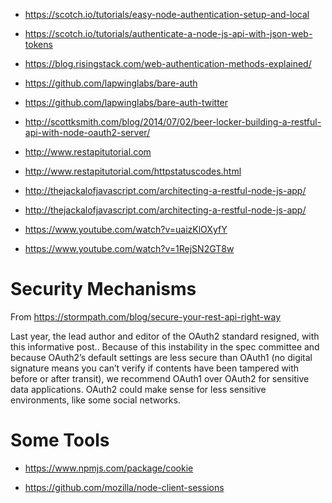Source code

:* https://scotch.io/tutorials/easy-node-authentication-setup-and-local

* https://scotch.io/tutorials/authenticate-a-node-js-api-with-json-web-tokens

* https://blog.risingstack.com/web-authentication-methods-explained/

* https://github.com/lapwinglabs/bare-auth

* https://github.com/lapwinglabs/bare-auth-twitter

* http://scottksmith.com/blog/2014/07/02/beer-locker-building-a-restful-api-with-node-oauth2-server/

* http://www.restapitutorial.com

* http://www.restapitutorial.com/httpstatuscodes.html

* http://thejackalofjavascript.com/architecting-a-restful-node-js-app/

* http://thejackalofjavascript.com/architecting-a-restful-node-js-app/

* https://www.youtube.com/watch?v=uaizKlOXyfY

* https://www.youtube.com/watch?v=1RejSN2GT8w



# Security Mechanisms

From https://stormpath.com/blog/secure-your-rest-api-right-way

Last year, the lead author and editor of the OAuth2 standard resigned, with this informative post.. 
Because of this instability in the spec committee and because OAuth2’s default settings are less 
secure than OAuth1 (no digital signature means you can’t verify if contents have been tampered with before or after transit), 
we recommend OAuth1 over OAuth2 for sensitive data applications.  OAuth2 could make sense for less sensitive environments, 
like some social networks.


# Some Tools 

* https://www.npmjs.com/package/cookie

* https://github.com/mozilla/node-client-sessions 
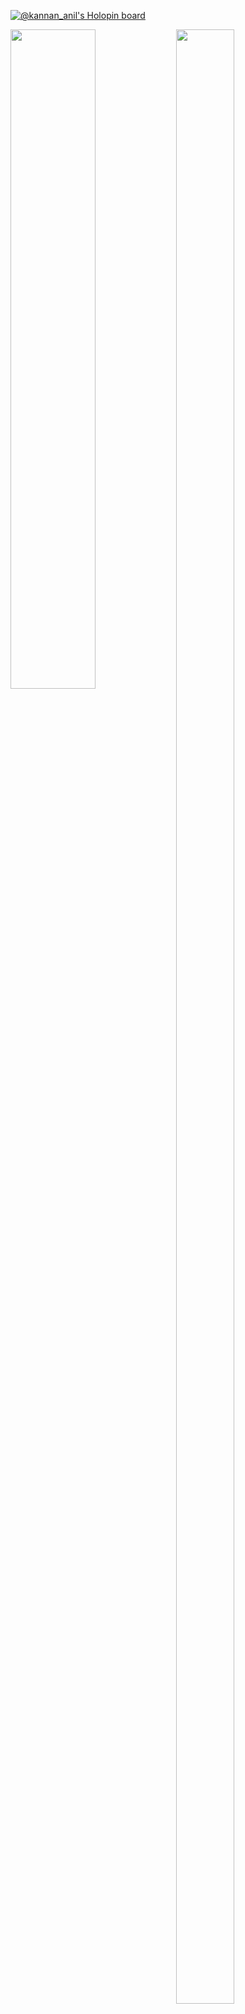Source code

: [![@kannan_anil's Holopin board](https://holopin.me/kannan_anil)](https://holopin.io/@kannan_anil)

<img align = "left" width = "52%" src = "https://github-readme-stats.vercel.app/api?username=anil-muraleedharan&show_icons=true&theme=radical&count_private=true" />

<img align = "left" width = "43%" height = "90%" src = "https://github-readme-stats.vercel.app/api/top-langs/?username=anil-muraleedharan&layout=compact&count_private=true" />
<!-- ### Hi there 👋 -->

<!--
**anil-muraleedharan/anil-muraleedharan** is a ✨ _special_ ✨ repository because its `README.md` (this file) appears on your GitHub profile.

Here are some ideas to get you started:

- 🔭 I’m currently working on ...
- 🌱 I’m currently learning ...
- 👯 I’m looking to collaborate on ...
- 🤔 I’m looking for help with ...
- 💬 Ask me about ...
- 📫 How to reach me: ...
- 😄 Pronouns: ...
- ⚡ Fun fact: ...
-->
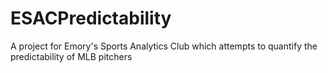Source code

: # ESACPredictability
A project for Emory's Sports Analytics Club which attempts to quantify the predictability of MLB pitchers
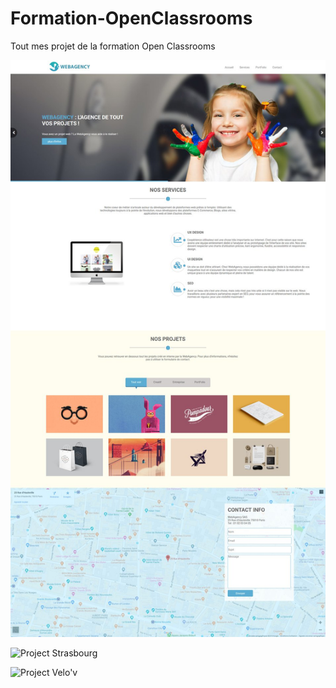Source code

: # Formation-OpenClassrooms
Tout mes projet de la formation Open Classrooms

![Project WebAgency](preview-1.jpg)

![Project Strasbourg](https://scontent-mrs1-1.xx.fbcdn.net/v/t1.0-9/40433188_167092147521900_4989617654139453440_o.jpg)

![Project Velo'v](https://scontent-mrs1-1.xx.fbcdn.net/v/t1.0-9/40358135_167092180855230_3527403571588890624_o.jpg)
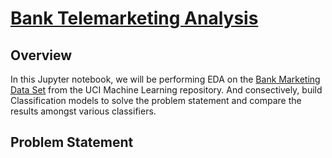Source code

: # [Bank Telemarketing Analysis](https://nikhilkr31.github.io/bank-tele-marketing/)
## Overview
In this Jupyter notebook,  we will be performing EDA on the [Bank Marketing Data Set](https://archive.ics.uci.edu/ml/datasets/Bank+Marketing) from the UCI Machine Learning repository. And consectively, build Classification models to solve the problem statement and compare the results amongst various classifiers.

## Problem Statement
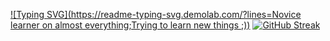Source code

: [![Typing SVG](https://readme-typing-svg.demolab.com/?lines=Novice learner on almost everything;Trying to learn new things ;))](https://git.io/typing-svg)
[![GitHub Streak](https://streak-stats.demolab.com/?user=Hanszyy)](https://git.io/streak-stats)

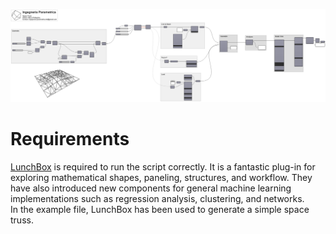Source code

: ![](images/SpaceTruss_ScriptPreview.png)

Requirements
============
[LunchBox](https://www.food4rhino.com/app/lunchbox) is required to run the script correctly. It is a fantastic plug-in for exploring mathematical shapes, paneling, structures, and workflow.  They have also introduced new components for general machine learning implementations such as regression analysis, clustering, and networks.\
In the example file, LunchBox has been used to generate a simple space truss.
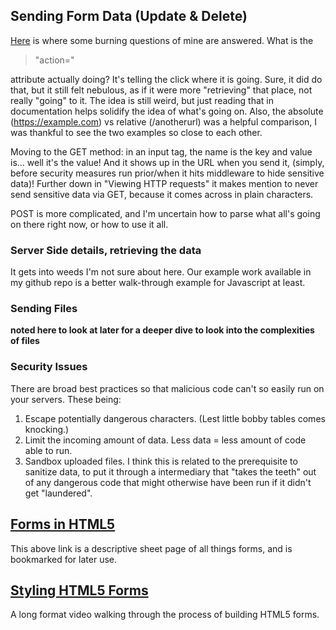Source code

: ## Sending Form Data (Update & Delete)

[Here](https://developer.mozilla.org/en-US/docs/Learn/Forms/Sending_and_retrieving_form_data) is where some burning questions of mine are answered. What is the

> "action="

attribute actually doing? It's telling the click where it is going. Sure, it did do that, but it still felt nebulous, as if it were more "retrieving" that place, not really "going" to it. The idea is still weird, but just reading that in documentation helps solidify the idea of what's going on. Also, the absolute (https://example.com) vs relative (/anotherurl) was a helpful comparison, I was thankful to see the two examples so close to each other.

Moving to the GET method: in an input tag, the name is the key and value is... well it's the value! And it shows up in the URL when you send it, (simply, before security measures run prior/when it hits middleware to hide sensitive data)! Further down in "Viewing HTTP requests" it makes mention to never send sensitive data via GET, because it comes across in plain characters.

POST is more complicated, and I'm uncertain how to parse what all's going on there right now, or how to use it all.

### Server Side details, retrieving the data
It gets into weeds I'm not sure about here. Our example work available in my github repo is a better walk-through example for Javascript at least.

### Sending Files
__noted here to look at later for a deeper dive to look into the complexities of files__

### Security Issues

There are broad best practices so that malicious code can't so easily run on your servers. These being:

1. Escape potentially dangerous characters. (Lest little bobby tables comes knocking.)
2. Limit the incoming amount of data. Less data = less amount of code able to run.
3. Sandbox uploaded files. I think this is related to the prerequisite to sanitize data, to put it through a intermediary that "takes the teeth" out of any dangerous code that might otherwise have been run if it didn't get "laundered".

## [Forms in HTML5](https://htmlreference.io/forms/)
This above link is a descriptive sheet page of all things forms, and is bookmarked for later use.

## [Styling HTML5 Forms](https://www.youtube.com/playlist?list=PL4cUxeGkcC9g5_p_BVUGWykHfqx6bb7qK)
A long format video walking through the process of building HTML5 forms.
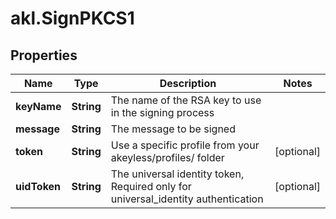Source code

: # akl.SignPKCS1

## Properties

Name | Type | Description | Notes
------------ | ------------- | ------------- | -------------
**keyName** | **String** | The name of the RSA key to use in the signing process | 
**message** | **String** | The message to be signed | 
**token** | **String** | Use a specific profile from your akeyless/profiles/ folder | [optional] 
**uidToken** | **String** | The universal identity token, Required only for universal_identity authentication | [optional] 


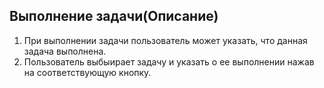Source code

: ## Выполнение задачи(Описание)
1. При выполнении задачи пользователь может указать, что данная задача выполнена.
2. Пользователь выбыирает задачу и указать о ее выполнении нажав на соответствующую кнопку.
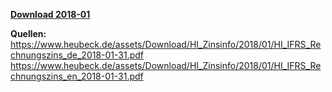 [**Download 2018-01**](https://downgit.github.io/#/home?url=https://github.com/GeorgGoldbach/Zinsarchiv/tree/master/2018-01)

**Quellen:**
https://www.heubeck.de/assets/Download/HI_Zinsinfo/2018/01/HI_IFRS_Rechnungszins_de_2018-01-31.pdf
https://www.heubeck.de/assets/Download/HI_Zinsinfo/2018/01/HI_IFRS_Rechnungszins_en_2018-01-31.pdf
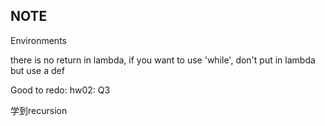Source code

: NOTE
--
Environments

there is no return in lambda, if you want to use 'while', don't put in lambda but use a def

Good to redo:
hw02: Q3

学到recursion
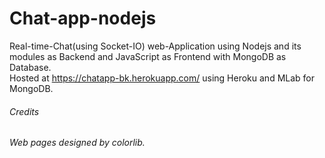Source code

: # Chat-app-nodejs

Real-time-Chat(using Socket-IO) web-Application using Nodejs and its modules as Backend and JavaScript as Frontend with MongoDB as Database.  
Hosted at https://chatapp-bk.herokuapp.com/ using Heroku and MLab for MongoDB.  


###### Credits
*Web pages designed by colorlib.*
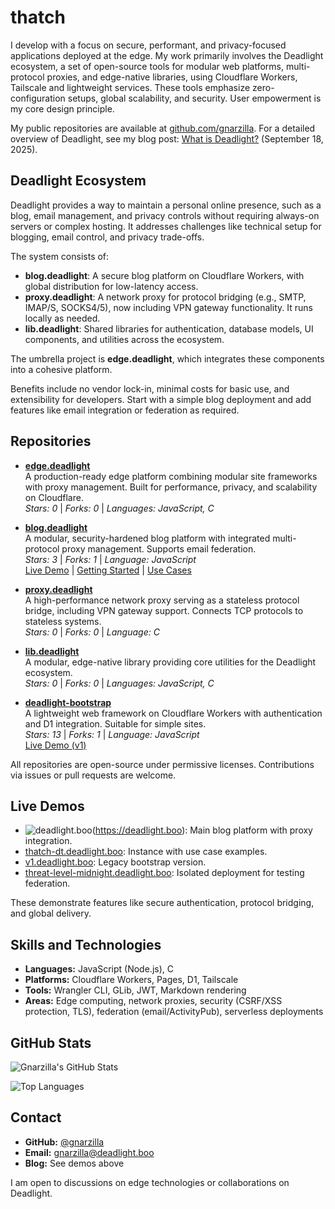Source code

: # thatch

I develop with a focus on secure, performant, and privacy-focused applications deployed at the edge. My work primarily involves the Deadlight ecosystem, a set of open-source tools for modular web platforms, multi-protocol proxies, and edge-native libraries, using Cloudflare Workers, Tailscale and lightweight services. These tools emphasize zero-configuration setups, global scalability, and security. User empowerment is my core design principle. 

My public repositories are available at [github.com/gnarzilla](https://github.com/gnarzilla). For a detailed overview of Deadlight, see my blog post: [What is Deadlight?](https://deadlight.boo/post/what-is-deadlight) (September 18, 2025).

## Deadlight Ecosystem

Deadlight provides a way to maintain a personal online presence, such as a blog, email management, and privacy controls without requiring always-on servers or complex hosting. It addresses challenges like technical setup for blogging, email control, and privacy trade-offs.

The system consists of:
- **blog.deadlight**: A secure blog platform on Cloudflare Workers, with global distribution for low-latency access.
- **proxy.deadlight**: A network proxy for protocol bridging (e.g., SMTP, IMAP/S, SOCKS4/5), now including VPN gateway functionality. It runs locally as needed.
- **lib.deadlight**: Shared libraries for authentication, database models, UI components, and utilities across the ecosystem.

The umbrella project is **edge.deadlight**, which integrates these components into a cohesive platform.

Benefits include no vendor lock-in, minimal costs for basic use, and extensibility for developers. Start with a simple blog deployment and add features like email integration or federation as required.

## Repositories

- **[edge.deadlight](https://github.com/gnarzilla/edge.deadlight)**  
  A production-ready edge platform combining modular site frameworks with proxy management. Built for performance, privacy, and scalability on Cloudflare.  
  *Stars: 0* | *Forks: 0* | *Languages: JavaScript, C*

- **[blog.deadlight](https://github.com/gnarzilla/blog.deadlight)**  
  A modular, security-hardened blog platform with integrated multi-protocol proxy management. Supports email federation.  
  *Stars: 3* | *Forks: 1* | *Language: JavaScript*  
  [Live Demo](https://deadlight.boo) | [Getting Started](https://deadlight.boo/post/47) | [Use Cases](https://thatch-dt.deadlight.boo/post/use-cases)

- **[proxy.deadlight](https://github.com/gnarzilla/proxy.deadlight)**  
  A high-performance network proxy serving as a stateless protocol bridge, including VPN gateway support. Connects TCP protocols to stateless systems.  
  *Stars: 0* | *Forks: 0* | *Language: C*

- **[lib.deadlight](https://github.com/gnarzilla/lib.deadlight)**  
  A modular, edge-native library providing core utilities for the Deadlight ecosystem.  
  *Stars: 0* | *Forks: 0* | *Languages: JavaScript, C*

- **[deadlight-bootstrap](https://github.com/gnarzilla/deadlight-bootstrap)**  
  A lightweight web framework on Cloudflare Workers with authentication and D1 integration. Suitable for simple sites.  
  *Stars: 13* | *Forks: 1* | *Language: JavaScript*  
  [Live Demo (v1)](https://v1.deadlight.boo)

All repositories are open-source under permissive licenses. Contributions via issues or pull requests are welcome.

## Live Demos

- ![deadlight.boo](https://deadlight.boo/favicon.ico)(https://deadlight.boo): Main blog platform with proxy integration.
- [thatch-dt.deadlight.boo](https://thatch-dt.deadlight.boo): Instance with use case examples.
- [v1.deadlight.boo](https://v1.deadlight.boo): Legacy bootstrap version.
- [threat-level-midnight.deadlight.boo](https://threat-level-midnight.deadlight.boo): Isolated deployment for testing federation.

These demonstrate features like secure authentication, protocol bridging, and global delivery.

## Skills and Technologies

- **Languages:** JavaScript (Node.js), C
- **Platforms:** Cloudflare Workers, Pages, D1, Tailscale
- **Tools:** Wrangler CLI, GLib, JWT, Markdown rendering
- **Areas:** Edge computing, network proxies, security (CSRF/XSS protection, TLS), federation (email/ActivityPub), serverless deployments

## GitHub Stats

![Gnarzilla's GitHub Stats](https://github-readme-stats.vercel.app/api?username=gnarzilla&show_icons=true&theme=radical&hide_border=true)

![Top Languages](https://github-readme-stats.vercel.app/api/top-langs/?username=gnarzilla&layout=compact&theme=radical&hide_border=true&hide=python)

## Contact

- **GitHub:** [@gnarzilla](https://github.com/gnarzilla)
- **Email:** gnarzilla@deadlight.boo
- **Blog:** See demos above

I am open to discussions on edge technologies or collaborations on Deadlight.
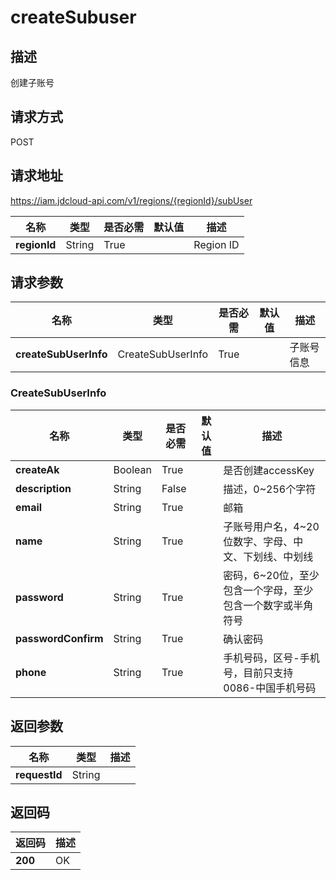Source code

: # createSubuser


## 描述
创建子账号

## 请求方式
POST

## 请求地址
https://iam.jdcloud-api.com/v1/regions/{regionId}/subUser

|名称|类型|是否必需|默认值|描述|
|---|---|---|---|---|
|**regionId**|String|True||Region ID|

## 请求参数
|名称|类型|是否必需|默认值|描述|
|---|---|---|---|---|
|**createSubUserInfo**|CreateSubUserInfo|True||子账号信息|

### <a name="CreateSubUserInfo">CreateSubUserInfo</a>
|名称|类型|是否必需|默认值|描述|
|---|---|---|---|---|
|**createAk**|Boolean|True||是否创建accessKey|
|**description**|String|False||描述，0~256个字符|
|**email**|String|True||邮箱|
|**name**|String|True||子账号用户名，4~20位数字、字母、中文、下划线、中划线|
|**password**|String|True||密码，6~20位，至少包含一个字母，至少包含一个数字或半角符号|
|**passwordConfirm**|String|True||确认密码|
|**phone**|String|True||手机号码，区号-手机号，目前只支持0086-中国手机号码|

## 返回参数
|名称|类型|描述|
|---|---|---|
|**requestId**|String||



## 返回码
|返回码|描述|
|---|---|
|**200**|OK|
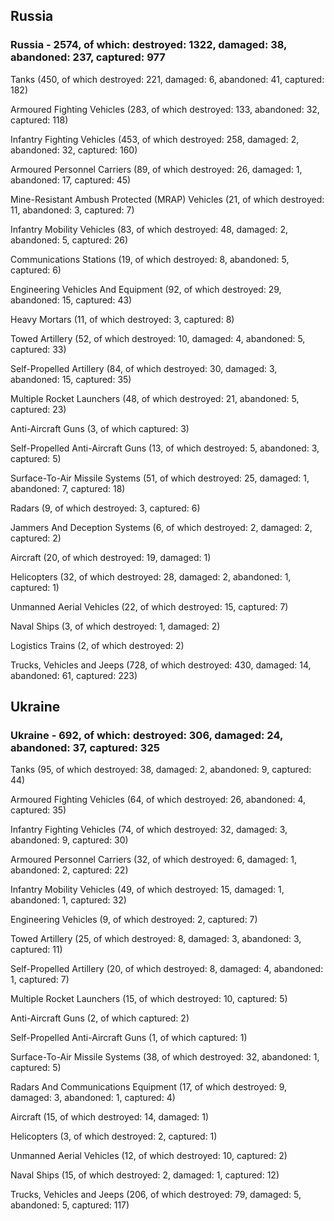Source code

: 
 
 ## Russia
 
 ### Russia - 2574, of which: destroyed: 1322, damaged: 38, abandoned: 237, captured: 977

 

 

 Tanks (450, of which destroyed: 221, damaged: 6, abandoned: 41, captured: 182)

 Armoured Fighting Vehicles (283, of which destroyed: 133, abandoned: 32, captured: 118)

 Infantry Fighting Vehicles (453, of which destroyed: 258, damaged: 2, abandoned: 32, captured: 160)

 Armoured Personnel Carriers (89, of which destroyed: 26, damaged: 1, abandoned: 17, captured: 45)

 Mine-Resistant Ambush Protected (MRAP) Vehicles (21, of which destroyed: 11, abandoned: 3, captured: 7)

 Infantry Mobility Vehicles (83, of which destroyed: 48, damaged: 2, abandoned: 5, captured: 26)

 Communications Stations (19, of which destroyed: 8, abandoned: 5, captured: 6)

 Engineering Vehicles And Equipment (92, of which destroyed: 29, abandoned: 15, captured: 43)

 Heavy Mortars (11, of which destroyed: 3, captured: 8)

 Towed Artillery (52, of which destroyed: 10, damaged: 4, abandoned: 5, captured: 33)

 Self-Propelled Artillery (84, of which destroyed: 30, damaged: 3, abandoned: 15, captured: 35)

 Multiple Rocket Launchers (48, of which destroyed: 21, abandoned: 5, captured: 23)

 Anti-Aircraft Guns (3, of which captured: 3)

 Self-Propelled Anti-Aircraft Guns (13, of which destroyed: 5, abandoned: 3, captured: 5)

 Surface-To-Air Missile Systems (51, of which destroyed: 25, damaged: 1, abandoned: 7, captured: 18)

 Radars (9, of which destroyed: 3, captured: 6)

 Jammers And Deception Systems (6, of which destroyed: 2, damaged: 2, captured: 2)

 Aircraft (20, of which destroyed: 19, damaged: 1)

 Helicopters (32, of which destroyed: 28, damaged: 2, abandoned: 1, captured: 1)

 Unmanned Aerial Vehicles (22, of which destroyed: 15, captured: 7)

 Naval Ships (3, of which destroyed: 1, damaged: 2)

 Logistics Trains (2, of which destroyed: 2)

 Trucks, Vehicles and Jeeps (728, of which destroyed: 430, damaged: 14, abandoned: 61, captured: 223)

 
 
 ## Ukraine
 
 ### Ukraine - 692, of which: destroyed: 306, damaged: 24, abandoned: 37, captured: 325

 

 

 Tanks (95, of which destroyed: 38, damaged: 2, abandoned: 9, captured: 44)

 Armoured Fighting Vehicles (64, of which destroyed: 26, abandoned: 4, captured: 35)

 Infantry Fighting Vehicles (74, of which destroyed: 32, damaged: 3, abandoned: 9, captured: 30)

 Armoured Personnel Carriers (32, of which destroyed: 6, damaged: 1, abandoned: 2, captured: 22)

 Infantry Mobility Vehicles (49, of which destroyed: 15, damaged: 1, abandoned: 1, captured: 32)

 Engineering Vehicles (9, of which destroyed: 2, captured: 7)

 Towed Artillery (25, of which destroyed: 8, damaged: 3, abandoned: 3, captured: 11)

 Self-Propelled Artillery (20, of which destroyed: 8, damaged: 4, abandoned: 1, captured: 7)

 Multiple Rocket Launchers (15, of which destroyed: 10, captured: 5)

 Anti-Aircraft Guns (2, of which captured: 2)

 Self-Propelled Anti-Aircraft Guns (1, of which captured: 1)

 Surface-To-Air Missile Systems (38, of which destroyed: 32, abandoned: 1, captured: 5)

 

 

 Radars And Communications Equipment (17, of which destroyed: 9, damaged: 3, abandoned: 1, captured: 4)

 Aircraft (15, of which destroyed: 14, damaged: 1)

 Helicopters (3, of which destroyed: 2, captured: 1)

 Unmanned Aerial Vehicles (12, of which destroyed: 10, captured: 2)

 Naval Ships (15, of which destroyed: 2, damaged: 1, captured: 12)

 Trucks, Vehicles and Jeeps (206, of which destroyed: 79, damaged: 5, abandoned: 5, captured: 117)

*The problem*.
Lay out the listing as a numbered list, from its start through the line that contains "From https://stormpath.com/blog/secure-your-rest-api-right-way". Skip blank lines and omit the pictures.

*Expected output*.
1. Source code
2. :* https://scotch.io/tutorials/easy-node-authentication-setup-and-local
3. * https://scotch.io/tutorials/authenticate-a-node-js-api-with-json-web-tokens
4. * https://blog.risingstack.com/web-authentication-methods-explained/
5. * https://github.com/lapwinglabs/bare-auth
6. * https://github.com/lapwinglabs/bare-auth-twitter
7. * http://scottksmith.com/blog/2014/07/02/beer-locker-building-a-restful-api-with-node-oauth2-server/
8. * http://www.restapitutorial.com
9. * http://www.restapitutorial.com/httpstatuscodes.html
10. * http://thejackalofjavascript.com/architecting-a-restful-node-js-app/
11. * http://thejackalofjavascript.com/architecting-a-restful-node-js-app/
12. * https://www.youtube.com/watch?v=uaizKlOXyfY
13. * https://www.youtube.com/watch?v=1RejSN2GT8w
14. # Security Mechanisms
15. From https://stormpath.com/blog/secure-your-rest-api-right-way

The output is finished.